The Financial Markets Authority (FMA) is warning people to be wary of scammers attempting to impersonate the FMA as part of a money transfer scam.
On 5 August, the FMA was contacted by a woman who had tried to transfer a significant amount of money from China to New Zealand, saying she and her family had been “stranded in New Zealand” due to COVID-19 and had needed the money for living expenses.
She said she had seen an advertisement on a community news outlet offering money transfer services, and arranged the transfer via WeChat. The money was sent to a bank in Inner Mongolia.
However, when the money didn’t arrive, the woman was told it had been “frozen” by the FMA due to money laundering suspicions.
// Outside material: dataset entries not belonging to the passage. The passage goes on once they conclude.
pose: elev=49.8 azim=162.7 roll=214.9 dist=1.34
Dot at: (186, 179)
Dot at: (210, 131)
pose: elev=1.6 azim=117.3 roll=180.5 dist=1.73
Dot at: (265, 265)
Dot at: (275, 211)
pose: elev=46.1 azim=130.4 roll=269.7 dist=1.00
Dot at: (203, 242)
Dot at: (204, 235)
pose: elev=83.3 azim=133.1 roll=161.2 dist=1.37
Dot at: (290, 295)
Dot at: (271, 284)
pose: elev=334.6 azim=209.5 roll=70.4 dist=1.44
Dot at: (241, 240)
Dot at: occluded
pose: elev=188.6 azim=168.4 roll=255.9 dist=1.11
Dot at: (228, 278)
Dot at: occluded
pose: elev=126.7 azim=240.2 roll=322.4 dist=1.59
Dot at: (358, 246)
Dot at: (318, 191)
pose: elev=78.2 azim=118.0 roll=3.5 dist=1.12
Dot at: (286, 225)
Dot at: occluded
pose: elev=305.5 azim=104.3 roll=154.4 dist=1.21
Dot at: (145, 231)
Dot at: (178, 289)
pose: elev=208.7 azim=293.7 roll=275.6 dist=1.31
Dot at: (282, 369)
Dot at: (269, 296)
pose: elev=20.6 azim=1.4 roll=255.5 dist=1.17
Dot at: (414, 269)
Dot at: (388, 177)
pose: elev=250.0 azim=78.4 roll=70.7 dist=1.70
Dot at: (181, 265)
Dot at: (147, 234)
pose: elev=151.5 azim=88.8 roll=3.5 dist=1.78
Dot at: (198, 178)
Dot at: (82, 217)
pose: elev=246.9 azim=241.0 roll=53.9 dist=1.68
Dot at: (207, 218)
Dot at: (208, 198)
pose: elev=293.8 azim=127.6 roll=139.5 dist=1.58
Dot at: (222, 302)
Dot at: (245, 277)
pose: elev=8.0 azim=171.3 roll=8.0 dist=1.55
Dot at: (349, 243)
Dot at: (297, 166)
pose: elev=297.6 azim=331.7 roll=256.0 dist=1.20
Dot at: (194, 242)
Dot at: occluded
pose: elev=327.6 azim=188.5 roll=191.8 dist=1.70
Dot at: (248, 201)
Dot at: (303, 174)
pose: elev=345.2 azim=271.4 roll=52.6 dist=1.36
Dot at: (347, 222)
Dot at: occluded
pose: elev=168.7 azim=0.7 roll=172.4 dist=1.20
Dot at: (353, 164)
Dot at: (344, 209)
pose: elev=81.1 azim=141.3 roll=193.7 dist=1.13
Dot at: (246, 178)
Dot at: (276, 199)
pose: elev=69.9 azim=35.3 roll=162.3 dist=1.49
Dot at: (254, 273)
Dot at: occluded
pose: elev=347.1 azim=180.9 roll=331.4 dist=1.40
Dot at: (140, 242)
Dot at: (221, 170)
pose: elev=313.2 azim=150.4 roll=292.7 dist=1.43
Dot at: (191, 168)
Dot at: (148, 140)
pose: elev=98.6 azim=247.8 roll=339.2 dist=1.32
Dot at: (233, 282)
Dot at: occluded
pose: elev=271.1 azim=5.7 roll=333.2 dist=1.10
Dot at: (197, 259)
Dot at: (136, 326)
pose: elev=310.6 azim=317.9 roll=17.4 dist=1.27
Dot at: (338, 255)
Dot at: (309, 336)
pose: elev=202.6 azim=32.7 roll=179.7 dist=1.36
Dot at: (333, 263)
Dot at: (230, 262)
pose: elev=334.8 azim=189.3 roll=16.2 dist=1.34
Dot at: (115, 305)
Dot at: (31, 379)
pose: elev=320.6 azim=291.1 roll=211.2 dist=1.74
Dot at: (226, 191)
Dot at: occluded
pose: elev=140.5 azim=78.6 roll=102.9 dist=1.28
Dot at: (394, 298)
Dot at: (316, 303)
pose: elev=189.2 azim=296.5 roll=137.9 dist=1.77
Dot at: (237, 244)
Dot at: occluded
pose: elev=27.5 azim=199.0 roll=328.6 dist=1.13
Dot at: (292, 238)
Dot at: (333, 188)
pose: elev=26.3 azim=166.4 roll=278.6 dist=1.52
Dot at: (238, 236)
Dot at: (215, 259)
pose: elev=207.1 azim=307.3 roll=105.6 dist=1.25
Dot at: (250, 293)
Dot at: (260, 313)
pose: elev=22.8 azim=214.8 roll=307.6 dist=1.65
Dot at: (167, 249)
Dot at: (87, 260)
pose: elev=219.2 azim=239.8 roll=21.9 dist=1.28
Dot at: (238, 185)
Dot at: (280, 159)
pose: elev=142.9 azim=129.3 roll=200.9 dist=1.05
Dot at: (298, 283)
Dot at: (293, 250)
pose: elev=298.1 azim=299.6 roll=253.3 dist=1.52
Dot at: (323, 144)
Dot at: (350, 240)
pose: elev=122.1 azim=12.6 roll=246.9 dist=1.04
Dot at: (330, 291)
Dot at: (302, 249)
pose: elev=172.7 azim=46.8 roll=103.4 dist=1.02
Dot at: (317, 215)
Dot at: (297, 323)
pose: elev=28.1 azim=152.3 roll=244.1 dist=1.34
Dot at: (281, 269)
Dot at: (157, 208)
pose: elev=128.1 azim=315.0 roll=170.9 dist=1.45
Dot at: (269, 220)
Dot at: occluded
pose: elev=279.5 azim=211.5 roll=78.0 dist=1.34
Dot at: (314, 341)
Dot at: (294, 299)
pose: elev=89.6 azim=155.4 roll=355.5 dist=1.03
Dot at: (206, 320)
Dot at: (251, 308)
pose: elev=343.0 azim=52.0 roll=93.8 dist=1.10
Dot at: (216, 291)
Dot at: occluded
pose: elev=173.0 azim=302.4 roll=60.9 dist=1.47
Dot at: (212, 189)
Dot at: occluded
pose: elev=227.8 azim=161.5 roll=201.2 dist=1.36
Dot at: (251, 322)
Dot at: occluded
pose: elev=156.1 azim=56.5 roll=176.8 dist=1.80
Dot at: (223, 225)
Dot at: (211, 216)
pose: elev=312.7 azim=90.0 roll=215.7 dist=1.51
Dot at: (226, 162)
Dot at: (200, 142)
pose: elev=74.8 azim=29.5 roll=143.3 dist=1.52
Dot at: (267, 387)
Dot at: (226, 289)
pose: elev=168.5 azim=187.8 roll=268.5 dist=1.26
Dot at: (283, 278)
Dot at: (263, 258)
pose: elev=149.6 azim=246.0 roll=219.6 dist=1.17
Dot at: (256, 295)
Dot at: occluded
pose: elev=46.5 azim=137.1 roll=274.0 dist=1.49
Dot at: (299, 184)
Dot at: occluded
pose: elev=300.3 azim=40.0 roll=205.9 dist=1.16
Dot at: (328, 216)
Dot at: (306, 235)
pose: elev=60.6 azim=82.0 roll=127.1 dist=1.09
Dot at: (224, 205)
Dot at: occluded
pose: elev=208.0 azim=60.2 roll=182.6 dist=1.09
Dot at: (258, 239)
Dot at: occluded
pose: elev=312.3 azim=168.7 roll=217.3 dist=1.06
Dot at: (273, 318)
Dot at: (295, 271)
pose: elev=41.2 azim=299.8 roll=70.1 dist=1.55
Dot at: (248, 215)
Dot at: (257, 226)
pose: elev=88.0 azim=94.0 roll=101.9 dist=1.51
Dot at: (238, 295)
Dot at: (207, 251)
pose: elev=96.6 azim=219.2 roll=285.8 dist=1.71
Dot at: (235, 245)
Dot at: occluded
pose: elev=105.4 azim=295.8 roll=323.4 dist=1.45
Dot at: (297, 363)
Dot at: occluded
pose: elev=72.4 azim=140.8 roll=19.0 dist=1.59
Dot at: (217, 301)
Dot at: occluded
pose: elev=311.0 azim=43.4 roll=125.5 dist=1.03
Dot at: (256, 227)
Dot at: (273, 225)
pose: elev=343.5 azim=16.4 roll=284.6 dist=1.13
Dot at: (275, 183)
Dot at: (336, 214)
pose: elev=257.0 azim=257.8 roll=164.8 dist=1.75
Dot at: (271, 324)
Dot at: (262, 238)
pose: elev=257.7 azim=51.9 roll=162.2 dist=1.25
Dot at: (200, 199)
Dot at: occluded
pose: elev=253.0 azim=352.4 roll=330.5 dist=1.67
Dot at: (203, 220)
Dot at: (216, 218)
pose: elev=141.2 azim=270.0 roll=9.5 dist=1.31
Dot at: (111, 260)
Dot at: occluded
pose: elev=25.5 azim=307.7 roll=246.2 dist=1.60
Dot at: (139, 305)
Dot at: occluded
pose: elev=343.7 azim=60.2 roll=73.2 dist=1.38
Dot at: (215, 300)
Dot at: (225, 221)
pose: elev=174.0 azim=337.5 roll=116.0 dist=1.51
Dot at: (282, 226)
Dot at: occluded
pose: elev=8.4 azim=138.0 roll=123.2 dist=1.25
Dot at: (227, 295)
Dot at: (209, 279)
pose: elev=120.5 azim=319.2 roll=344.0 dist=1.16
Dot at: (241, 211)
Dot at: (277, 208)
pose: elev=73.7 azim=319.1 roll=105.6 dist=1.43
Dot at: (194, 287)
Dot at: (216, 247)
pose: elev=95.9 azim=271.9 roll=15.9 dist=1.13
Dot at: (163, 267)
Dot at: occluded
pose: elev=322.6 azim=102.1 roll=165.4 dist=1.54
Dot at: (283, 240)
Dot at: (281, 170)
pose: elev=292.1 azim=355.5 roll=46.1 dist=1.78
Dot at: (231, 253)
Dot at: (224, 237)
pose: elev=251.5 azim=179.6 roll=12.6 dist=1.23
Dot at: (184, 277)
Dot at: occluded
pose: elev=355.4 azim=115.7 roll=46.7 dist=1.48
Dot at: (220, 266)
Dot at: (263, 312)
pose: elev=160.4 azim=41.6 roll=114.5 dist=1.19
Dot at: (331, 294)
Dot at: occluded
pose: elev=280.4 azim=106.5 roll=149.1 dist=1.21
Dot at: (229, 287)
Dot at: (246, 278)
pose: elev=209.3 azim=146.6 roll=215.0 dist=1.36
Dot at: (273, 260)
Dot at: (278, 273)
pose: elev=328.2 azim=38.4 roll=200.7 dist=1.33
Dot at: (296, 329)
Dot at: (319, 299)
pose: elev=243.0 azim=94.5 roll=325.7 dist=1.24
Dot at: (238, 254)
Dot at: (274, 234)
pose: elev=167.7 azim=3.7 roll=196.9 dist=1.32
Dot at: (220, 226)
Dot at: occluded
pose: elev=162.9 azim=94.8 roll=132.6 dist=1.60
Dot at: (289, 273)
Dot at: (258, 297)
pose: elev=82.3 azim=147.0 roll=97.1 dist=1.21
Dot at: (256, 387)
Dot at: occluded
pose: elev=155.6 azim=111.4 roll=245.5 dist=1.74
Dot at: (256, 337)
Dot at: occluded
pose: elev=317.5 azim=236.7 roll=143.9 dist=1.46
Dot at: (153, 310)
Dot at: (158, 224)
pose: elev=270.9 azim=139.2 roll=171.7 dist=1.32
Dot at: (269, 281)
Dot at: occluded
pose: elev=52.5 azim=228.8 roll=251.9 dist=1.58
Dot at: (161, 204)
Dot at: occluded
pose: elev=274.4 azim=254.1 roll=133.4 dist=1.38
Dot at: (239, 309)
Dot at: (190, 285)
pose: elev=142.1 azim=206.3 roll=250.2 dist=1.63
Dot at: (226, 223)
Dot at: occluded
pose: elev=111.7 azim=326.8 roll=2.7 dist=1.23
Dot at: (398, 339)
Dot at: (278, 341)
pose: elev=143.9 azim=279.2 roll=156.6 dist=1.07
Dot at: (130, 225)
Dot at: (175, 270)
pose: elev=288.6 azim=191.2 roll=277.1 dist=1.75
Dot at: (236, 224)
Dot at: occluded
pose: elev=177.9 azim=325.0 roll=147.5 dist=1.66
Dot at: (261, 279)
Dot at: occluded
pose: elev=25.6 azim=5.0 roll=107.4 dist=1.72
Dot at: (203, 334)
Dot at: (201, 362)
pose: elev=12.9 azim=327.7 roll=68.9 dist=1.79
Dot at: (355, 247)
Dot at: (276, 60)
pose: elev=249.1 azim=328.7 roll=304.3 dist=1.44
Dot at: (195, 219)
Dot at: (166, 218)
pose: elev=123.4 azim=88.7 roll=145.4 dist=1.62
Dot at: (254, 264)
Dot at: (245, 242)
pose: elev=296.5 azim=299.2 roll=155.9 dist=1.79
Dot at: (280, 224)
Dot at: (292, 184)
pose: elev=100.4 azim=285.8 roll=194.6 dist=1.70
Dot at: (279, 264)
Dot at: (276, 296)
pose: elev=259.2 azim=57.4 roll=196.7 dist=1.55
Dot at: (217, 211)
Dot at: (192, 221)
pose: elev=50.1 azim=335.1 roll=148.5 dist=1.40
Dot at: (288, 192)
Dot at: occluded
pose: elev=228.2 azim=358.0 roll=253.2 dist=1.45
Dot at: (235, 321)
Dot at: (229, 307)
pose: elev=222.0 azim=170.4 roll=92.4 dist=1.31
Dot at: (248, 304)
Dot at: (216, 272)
She was later phoned by a man posing as an FMA official, falsely saying she would have to pay more to release the original sum – which, unfortunately, she did.
Liam Mason, FMA Director of Regulation, said it was a troubling case, targeting those affected by the pandemic, and impersonating a government agency in order to steal more.
“We are trying to ascertain if the scammer is in New Zealand, as they appear to have had some local knowledge, and also if anyone else has been defrauded by them,” Mr Mason said.
He said there are ways that people can protect themselves from scams such as these.
“Be sure to only transfer money through businesses on New Zealand’s Financial Service Providers Register. Don’t fall for the scammers’ line that you must pay more money to release your original funds. And know that the FMA would never freeze money remittance or ask you to pay any money.”
Mr Mason asked anyone with information about the case, or any suspicious money transfer providers, to contact the FMA via [email protected] – in Chinese text if preferred.
Senior Adviser, Media Relations
021 945 323
但是，她并没有收到该汇款， 而且她被告知该款项因有洗钱嫌疑，已被FMA“冻结”。其后一名冒充FMA工作人员的男士给她打了电话，声称她必须支付更多的钱才能将该款项解冻。于是很不幸， 她又给该诈骗者支付了更多的钱。
梅森先生要求任何了解此案或发现任何可疑汇款服务提供者的人，通过[email protected]与FMA联系 – 中文亦可。